PROBLEMS TO SOLVE:
• A. In the sound design thread, why does noiseboyuk ask Gunther whether he means sound design in the film and TV sense?
• B. According to the sound design thread, where did Ben Burtt go hoping to record huge rockets and engines?
• C. Continue the sound design thread from where it stops.

EXCERPTED PASSAGE:
▼

# Sound Design



## germancomponist (Jan 22, 2011)

On many websites you can find people by claiming himself to be sound designer. When I listen to the audio examples I am often very frightened about what 's being marketed as sound design... . :mrgreen: 

Perhaps you can post examples/links to good and not so good sound design?

What do you think?


----------



## RiffWraith (Jan 22, 2011)

I know exactly what you mean.

If you are looking to hire a sound designer, check IMDB to see if they have any listings, and if so what. Also check their website for their credits.

Gunther, if you actually need a SD, I can recommend a few people to you who have worked on feature films. PM me if you would like me to forward your info along.

Cheers.


----------



## noiseboyuk (Jan 22, 2011)

I'm guessing you mean sound design in the film / TV sense, Gunther? (I've seen the term also used for synth patch programmers).

I've just bought The Sound Of Star Wars, focusing of course on the greatest living sound designer imho, Ben Burtt. A fantastic and weighty book, with a digital audio player thrown in! The man is peerless, still as innovative and brilliant today as in 1975 when he started on Star Wars. I was just reading a great bit where he was away for a week in New Mexico's White Sands, hoping to record some huge rockets and engines for the spaceship sounds. He ended up using the broken air conditioner in his motel room! It's his ability to hear the unusual and transform its application completely that is so inspiring.

Skip Livesay is another deeply cool sound designer. I was first really aware of his stuff on Barton Fink - superb.

I do sound design on a humble TV level. I read about the months spent acquiring sounds for feature films and drool! All we have the time / budget for most of the time is to use and adapt stuff from sound effect libraries...


----------



## germancomponist (Jan 22, 2011)

Hi Riff,

I am not looking to hire a sound designer, but I thought it is worth to discuss this theme here, because...... .

Thank you for your kind offer!


----------



## chimuelo (Jan 22, 2011)

▲

GIVEN DATA:
▼

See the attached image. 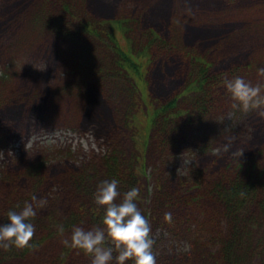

▲

EXPECTED RESPONSES:
• A. noiseboyuk asks because he has also seen the term "sound design" used for people who program synth patches.

• B. New Mexico's White Sands.

• C.
I think everyone should learn various synthesis methods and construct their own sounds since only you know what you need.
Even if you just learn the basic methods, it will help assist anyone you might employ to work for you.

Personally I have involved myself into DSP based Modular synthesis since I have a massive array of modules and tools built over a 12 year period.
Sure I would love to own these in hardware, but it's almost impossible to build some of them, and the costs would be astronomical.

But what I did do was have one of my converters changed around electronically so I could use a few custom Filter modules that are Analog.
It's like the best of both worlds actually.
Oscillators, be it in Digital or Analog are not noticably different, especially the basic Sine/Square/Triangle/Pulse/Saw/Random, but Wavetable and Sample Oscillators are much better from the Digital/DSP world, especially since I can use as much RAM per Oscillator as I see fit now that we're x64.

But the Filters are where the rubber meets the road, and Digital Filters still have purposes I suppose, but they are nowhere near as Fat Juicy and warm as the real McCoys of Analog are.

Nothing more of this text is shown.